Though many view gentrification as a problem, violence and crime are also problems. The Illinois Criminal Justice Information Authority’s Annual Report named Pilsen one of the “hot spots” in the city for street gang violence. “The level of gang-related violence in Pilsen is widely considered to be second only to East Los Angeles,” says the website of the University of Illinois at Chicago’s Neighborhoods Initiative.
Some residents view Pilsen as a neighborhood that is changing for the worse, due to gentrification and dislocation; but the local artists of Pilsen are trying to bring about a positive change in their community.
One of these people is 33-year-old Jaime Garza. He organized last month’s event, sponsored by 10 independent organizations at Casa Aztlan, which supports the community and offers free art classes for locals. “I wanted people to interact with each other and share their ideas and talents. The event had diversity, from bands to organizational activists,” said Garza.
Another local resident who feels it is her responsibility to bring about positive change is Revolutionary Communist Party volunteer Lisa Rivers. Rivers has been a part of the Revolutionary Communist Party since the 1960s during the Vietnam War. The party focuses on high school students and their expressions of the world they live in. The group publishes a weekly newspaper that tries to motivate people to transform the world.
Pilsen spray paint muralists, artists and cousins, Erick Aguilla, 21, and Allan Rangel, 19, also see their murals as a way to make a change in the world. They are working on a mural that features three characters, “B,” “4,” and “C.” Each of the characters represents the streets that they grew up on in Mexico City. The two cousins came to Chicago for better opportunities, and they frequently express the struggles of their native country.
“I believe in a change in the world, and I want to be a part of that change,” said Aguilla. Aguilla and Rangel paint murals around the city to help illustrate the difficulties of growing up in poverty. All of their paintings are donated to different non-profit organizations.

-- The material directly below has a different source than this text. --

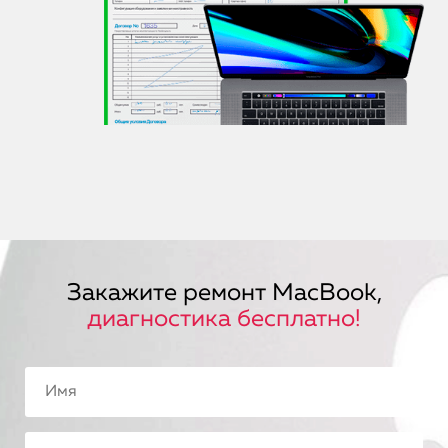
Закажите ремонт MacBook,
диагностика бесплатно!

Meanwhile, 38-year-old Pinchon Salinas is a volunteer at Colectivo Arte Y Realidad, a non-profit urban organization made up of people in Pilsen and in Little Village that teaches both adults and youths different styles of music and dance. “I like that kids have an option to do new things,” Salinas said. “It’s our way to protect ourselves against what they force us to do, which is to watch TV and use the internet.”